No single genre has a monopoly on remakes or quality. From horror films to musicals, everything is fair game for copying. Here are 10 of the best cinematic versions of déjà vu (in chronological order).
1. A STAR IS BORN (1954)
Unique among remakes, the original 1937 version of A Star is Born wasn’t based on a book or other source material, but it’s been remade four times (once in India as 2013's Aashiqui 2). Something about this story has captured our imagination so thoroughly that every generation gets a new incarnation. Yet George Cukor's 1954 remake starring Judy Garland is still the gold standard thanks to the actress's searing one-woman performance epic.
The film was nominated for six Oscars and won none of them, with Garland’s loss to Grace Kelly for The Country Girl immediately considered one of the Academy’s most famously wrong decisions. Janet Gaynor was magnificent in the original, Barbra Streisand soared in the limp 1976 version, and Lady Gaga seems poised for an Oscar nomination in the latest, but Garland still reigns supreme.
2. AN AFFAIR TO REMEMBER (1957)
In 1939, Leo McCarey crafted a stirring romance about two engaged artists falling deeply in love with each other while traveling on an ocean liner. The only problem? They’re not engaged to each other. McCarey remade his own film, Love Affair, with Cary Grant and Deborah Kerr taking the leads from Charles Boyer and Irene Dunne, which ups the charm factor by 25 percent.
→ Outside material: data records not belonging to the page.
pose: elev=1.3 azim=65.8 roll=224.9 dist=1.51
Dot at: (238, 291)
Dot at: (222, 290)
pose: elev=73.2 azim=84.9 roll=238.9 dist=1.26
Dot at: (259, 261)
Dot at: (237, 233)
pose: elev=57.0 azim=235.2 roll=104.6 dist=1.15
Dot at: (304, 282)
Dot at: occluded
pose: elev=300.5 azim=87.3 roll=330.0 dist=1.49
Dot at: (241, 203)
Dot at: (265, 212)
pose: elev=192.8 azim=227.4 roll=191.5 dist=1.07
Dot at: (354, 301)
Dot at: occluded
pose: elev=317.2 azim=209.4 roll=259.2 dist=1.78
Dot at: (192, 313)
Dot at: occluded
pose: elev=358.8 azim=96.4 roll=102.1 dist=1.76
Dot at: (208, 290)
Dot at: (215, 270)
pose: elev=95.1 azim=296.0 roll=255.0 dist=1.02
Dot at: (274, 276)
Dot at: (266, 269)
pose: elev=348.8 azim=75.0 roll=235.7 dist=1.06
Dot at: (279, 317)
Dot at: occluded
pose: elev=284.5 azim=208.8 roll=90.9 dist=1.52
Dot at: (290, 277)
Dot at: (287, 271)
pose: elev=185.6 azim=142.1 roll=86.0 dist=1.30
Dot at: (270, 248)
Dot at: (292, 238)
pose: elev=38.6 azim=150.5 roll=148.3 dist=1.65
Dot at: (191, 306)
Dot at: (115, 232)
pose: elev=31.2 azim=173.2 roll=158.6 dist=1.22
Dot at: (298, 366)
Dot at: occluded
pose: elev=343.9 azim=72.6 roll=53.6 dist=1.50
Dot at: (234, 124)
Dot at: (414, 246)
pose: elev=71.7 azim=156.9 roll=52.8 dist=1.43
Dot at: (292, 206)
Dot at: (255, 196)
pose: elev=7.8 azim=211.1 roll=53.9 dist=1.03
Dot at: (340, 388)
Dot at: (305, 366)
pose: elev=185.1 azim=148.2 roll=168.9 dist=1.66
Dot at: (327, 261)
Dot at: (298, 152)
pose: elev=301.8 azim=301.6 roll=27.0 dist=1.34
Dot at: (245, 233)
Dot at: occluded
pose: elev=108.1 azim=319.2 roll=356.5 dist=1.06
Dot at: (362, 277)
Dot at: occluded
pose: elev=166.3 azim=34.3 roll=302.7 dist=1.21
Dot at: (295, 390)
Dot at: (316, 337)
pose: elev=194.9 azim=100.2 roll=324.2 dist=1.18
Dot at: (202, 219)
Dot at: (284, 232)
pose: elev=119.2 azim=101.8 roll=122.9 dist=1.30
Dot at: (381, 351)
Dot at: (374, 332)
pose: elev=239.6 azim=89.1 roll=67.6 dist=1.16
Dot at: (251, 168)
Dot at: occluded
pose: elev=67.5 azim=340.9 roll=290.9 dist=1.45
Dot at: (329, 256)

It’s a silly, sweet set-up that gifted a new generation with the trope of lovers agreeing to meet at the Empire State Building if they still want to be together after a few months apart.
3. THE THING (1982)
Itself a remake of An Affair to Remember (just kidding), John Carpenter’s paranoid horror film captured a Cold War sensibility of neighborly distrust. Its predecessor, The Thing From Another World, stood out even among the mountain of now-cheesy 1950s sci-fi creature features, but Carpenter injected the zeitgeist even deeper into the film’s tissue to create a movie with complexity and a radical flamethrower.
4. SCARFACE (1983)
The movie that spawned a million dorm room posters and impressions of Al Pacino is a remake of Howard Hawks’s 1932 film that was neutered by the Hays Code. That version still shows the violent rise of a gangster based on Al Capone, but it had to explicitly condemn everything shown on screen and tack on the subtitle The Shame of a Nation (just in case audiences thought killing people was something to aspire to). It’s absolutely one of the most important genre pictures in the vault, but Brian De Palma’s Miami-set festival of bullets successfully updated it with a slathering of the greasy greed of the 1980s. Like its forebear, De Palma’s movie had its own struggles with the ratings board, earning a debilitating X rating because of its intense violence.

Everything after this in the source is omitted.